------ Input data ------

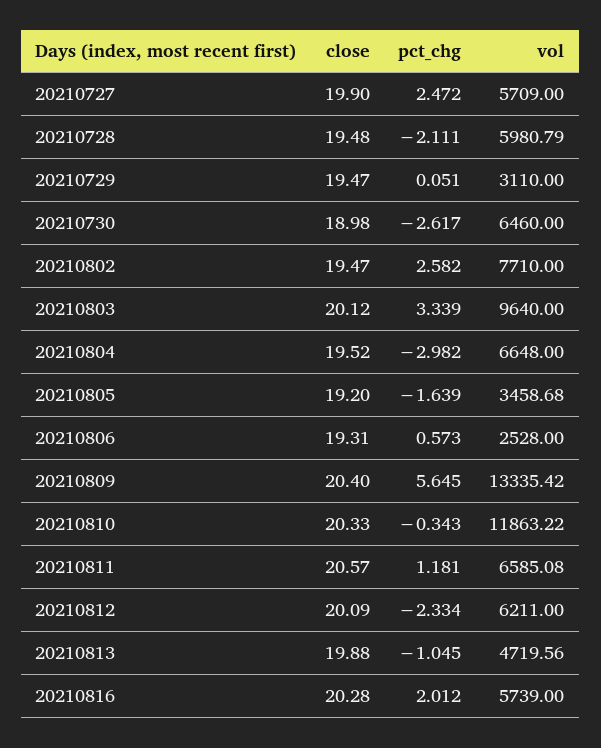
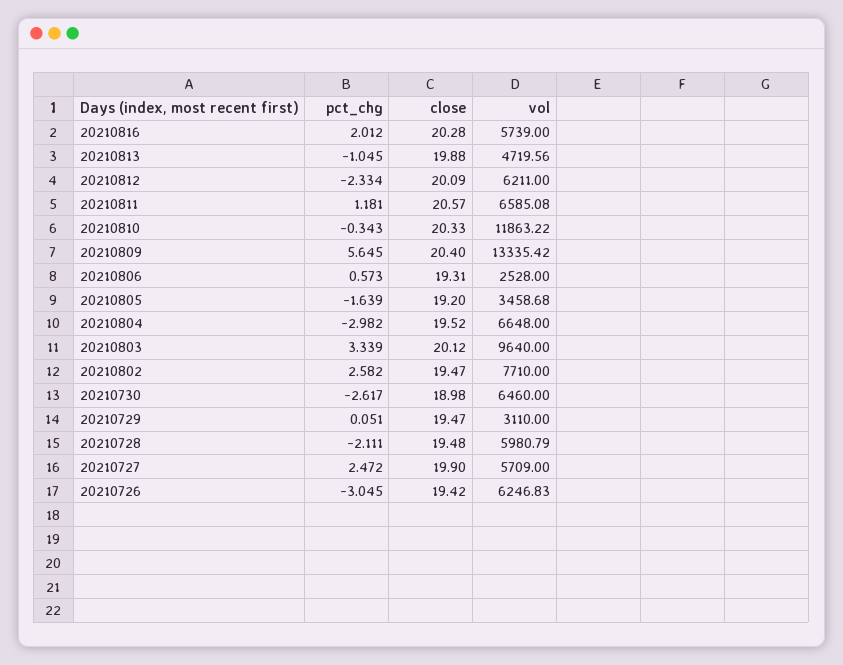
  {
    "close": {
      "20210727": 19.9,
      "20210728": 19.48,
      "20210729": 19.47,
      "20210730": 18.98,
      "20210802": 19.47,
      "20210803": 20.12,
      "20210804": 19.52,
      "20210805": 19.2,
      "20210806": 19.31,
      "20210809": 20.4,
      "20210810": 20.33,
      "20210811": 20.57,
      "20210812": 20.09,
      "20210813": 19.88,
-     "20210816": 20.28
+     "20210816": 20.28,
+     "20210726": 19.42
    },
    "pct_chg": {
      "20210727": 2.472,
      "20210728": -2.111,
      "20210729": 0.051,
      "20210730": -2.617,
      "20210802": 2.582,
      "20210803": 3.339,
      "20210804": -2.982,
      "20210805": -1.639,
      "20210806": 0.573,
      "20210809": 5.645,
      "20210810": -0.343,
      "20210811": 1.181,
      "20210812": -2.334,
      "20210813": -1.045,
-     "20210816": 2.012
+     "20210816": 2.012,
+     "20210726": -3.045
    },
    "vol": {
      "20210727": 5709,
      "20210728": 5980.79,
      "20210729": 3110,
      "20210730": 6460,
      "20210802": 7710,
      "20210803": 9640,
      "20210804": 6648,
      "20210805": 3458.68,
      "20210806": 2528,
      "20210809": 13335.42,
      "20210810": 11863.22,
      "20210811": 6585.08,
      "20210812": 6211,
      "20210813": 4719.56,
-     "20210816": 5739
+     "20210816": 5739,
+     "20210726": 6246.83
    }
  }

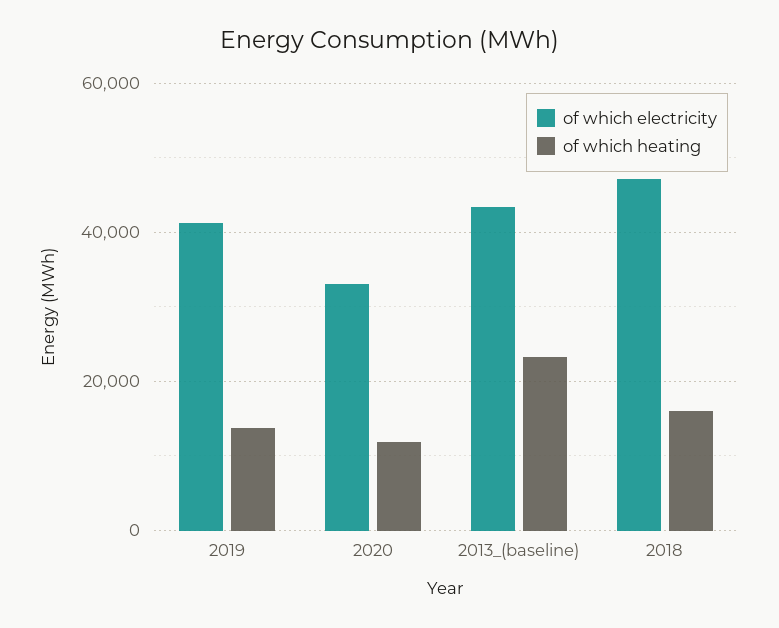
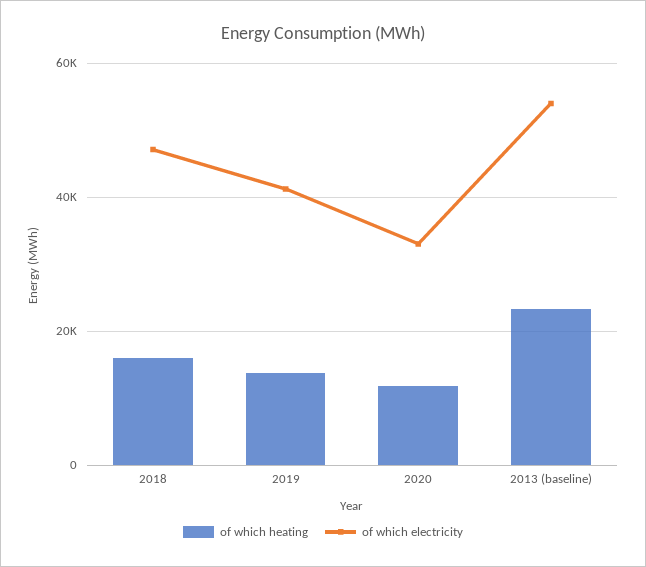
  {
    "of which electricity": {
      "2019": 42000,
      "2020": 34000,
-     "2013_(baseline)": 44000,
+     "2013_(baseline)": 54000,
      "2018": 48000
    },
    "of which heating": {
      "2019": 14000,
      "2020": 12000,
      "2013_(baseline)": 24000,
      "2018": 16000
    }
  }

------

Give the data above again, exactly, with every picture removed.

  {
    "close": {
      "20210727": 19.9,
      "20210728": 19.48,
      "20210729": 19.47,
      "20210730": 18.98,
      "20210802": 19.47,
      "20210803": 20.12,
      "20210804": 19.52,
      "20210805": 19.2,
      "20210806": 19.31,
      "20210809": 20.4,
      "20210810": 20.33,
      "20210811": 20.57,
      "20210812": 20.09,
      "20210813": 19.88,
-     "20210816": 20.28
+     "20210816": 20.28,
+     "20210726": 19.42
    },
    "pct_chg": {
      "20210727": 2.472,
      "20210728": -2.111,
      "20210729": 0.051,
      "20210730": -2.617,
      "20210802": 2.582,
      "20210803": 3.339,
      "20210804": -2.982,
      "20210805": -1.639,
      "20210806": 0.573,
      "20210809": 5.645,
      "20210810": -0.343,
      "20210811": 1.181,
      "20210812": -2.334,
      "20210813": -1.045,
-     "20210816": 2.012
+     "20210816": 2.012,
+     "20210726": -3.045
    },
    "vol": {
      "20210727": 5709,
      "20210728": 5980.79,
      "20210729": 3110,
      "20210730": 6460,
      "20210802": 7710,
      "20210803": 9640,
      "20210804": 6648,
      "20210805": 3458.68,
      "20210806": 2528,
      "20210809": 13335.42,
      "20210810": 11863.22,
      "20210811": 6585.08,
      "20210812": 6211,
      "20210813": 4719.56,
-     "20210816": 5739
+     "20210816": 5739,
+     "20210726": 6246.83
    }
  }

  {
    "of which electricity": {
      "2019": 42000,
      "2020": 34000,
-     "2013_(baseline)": 44000,
+     "2013_(baseline)": 54000,
      "2018": 48000
    },
    "of which heating": {
      "2019": 14000,
      "2020": 12000,
      "2013_(baseline)": 24000,
      "2018": 16000
    }
  }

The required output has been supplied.